The President and the stock market - are they connected?

The President and the stock market - are they connected?

October 30, 2024

The 2024 Presidential election is just around the corner, and many investors are speculating about how a win for [insert candidate here] might impact the stock market. Will it be a boon or a bust? In this post, we’ll explore historical trends to understand how presidential administrations have influenced stock market performance.

Politicians often claim credit for stock market performance during their time in office. But can a president and their policies truly control the market? To answer this, let’s examine historical returns of the S&P 500 during various presidencies and see if any patterns emerge.

Historical Stock Market Performance

1993–2009: Clinton vs. Bush

Let's start by analyzing the stock market performance from 1993 to 2009, covering the presidencies of Bill Clinton and George W. Bush.

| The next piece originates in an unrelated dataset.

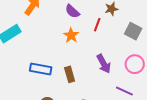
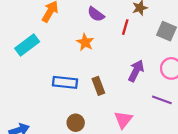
orange star: (71, 35) -> (85, 42), moved
purple arrow: (104, 64) -> (136, 71), turned -120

  • Bill Clinton (1993-2001): Under Clinton, the S&P 500 averaged a remarkable 17.6% annual return. This impressive figure was largely driven by the tech boom of the late 1990s. During this bull market, much of the stock market’s performance was buoyed by speculative investments in technology that peaked at the end of his presidency.

  • George W. Bush (2001-2009): Bush inherited the burst of the tech bubble, followed by the 9/11 attacks and the 2008 financial crisis. As a result, his presidency saw a challenging period for the stock market, with the S&P 500 averaging a negative 4.4% annual return.

These examples illustrate how external factors, and global events, can significantly impact stock market performance, often overshadowing the influence of the president.

Policy Impact: Reagan vs. Obama

Next, let’s compare two presidents with contrasting economic policies: Ronald Reagan and Barack Obama.

  • Ronald Reagan (1981-1989): Reagan’s presidency was marked by “trickle-down economics,” including substantial tax cuts, reduced government spending growth, and deregulation. The S&P 500 averaged a solid 15.8% annual return during his time in office.

  • Barack Obama (2009-2017): Obama’s presidency saw increased government spending, higher taxes, and ballooning government debt levels. Despite these changes, the S&P 500 averaged a 16% annual return under his leadership—almost identical to Reagan’s performance.

These figures challenge the notion that presidential policies directly determine stock market returns. Despite vastly different policy approaches, both administrations saw almost identical stock market returns.

Conclusion

The takeaway is clear: no single factor, including the presidency, solely drives stock market performance. Stock market returns are influenced by a complex interplay of factors including interest rates, supply and demand, economic indicators, international trade, geopolitical events, and corporate earnings. While presidential policies can have an impact, they are just one, very small, piece of the puzzle.